The Butadon Rice Bowl comes with Tare Glazed Moss Valley BBQ Pork (a flavored glaze), Koshihikari Rice, Burford Brown Egg Yolk, Chives, Radish, and La-Chilli Oil. yu. The pork was pretty good, tender presentation came together really well, except for the Koshihikari rice, it just didn’t taste good, it was supposed to be chewy and slightly sticky. Unfortunately, its texture was not good, hard and biting… as if it had been undercooked.

The food is always presented impeccably.

Our rice woes continued with the long-awaited Gyūdon, a £14 Bavette beef steak – read: flank steak – cooked on the aforementioned authentic barbecue, koshihikari rice, onions cooked in wagyu fat dashi, a another characteristic of the Burford brown egg yolk, served with crispy shallots. Crispy onions added a delicious crunch to the tender slices of Bavette rose beef, which was honestly delicious. Unfortunately, the dish was again let down by the Koshihikari rice. Sure, I could complain to the chef and point out my issues with the food, and in almost all cases you should. But time was running out and I couldn’t wait for a replacement dish.

Maybe I was annoyed by the disappointing BBQ mushroom bao and the disappointing Butadon rice bowl, in fact the rice in general was a huge disappointment, but I just couldn’t avoid the nagging feeling that it was so better when I had tried the food here before.
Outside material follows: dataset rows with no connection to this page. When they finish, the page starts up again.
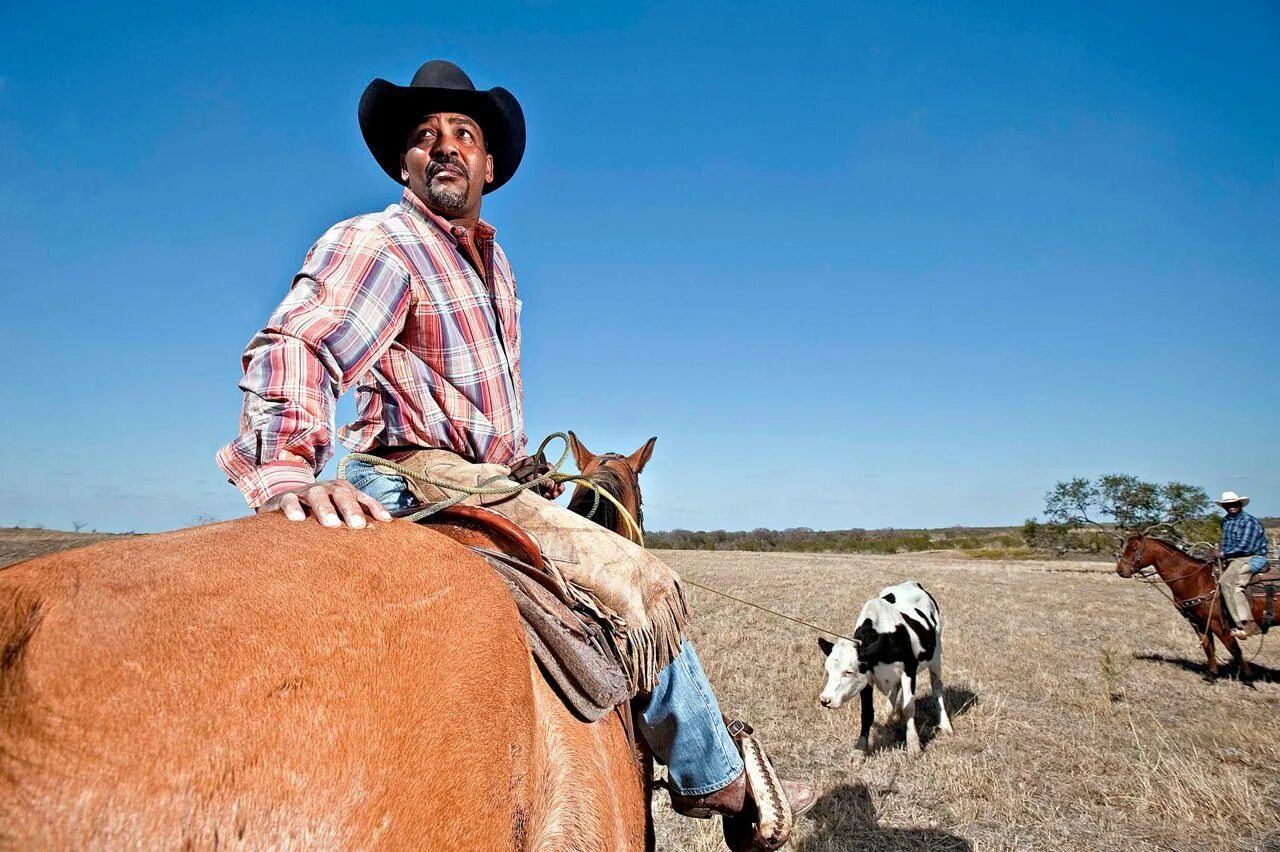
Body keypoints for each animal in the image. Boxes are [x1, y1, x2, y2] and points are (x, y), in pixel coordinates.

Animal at [819, 578, 952, 757]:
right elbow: (867, 713)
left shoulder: (909, 670)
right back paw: (887, 712)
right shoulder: (867, 678)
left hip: (936, 655)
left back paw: (945, 725)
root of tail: (912, 583)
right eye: (828, 671)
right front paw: (860, 749)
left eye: (848, 672)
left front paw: (913, 745)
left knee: (937, 687)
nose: (825, 700)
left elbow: (908, 707)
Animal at [1116, 532, 1264, 675]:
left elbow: (1233, 648)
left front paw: (1248, 676)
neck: (1195, 579)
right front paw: (1213, 674)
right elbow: (1208, 646)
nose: (1120, 570)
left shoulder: (1217, 623)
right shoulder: (1198, 622)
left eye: (1134, 547)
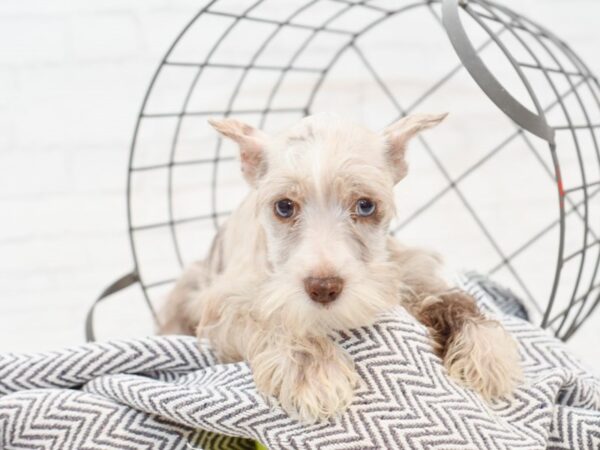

Of the main dishes, the Gyūdon was the best only because of the flank steak with the crispy wagyu onion toppings. In total the meal was £41.00 not including drinks ordered from another of the outlets. It was for three bao rolls for starters and two bowls of rice for main, which is not too bad and about average.

Although this time may not have been the best, Konjo is more than capable of serving up delicious food, and that was great in my previous experience, but this time around he didn’t have it all fully met expectations.

From left to right, Gyūdon (with Burford brown egg yolk) and the Butadon Rice Bowl.
At £14, the Gyūdon is the most expensive dish on the menu.